+++ Excerpt
Inference as a definition is straightforward. Create a population from each sample method. For clarity we'll provide the following example :

Since we took a random sample of $200$ of the population, If we have for eg $100$ farmers planting potatoes in the sample, it would probably be $100*\frac{606}{200} = 303$ for the population, where 606 is the population size and 200 the sample size

In [None]:
P = len(df)/len(df_random)
Estimated_Population_Crop = df_random.Crop.value_counts() * P

- Carry out this same operation for all variables in all of the samples you took and compare them against the original population.

- Note: Random, Systematic and Replicated sampling use the same Inference method ( multiply by a probability of $\frac{N}{n}$ as mentioned above). This means that all 606 farmers have the same weight in the population. For Stratified and PPS sampling you **CANNOT** use the same method, you will use at least 2 different probabilities to form a population of the same size as the original. **Hint:** Try to exactly reverse gear the sampling process using the same mini sample sizes you used.

# Dimensionality Reduction & Factor Analysis

**Note:** The following sections can be implemented with Python, but R may be even more suitable. Btw the debate between Python vs. R is fake! Python are R are good for different things and data analysts and data scientists often use both.
++++++
▶ What you should do: In the excerpt on sampling inference, which three sampling methods use the same inference method?
+++ The data
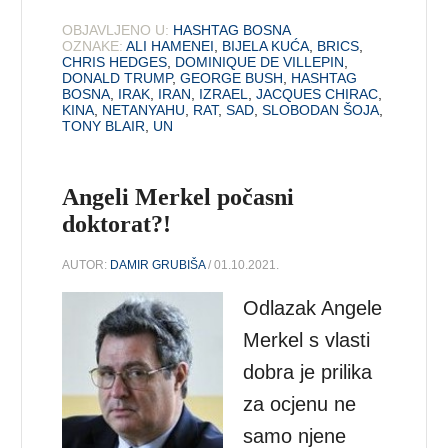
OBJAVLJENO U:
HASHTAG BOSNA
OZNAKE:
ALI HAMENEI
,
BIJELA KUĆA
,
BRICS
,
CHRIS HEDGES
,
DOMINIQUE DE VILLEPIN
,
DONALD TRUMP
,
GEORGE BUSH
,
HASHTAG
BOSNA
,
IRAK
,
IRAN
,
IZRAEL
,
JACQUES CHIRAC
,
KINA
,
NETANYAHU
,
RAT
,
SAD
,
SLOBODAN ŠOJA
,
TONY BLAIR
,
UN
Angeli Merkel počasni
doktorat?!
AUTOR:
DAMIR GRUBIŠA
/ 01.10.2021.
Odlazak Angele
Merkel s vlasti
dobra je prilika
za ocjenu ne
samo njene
++++++
+++ The data
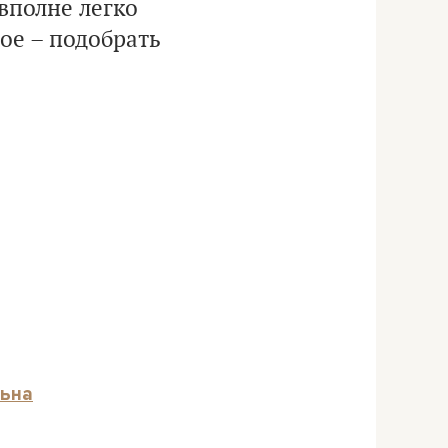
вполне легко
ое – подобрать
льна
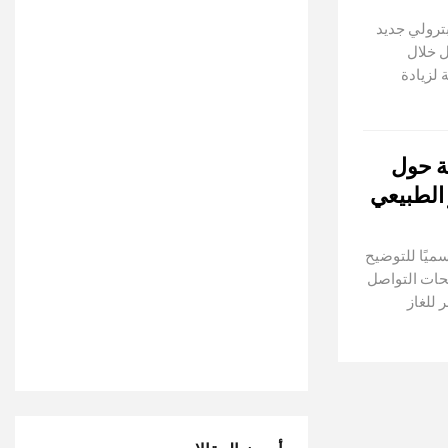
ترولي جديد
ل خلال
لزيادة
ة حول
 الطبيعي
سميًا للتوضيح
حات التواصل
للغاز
++++++
▶ Exercise solution: Random, Systematic and Replicated sampling.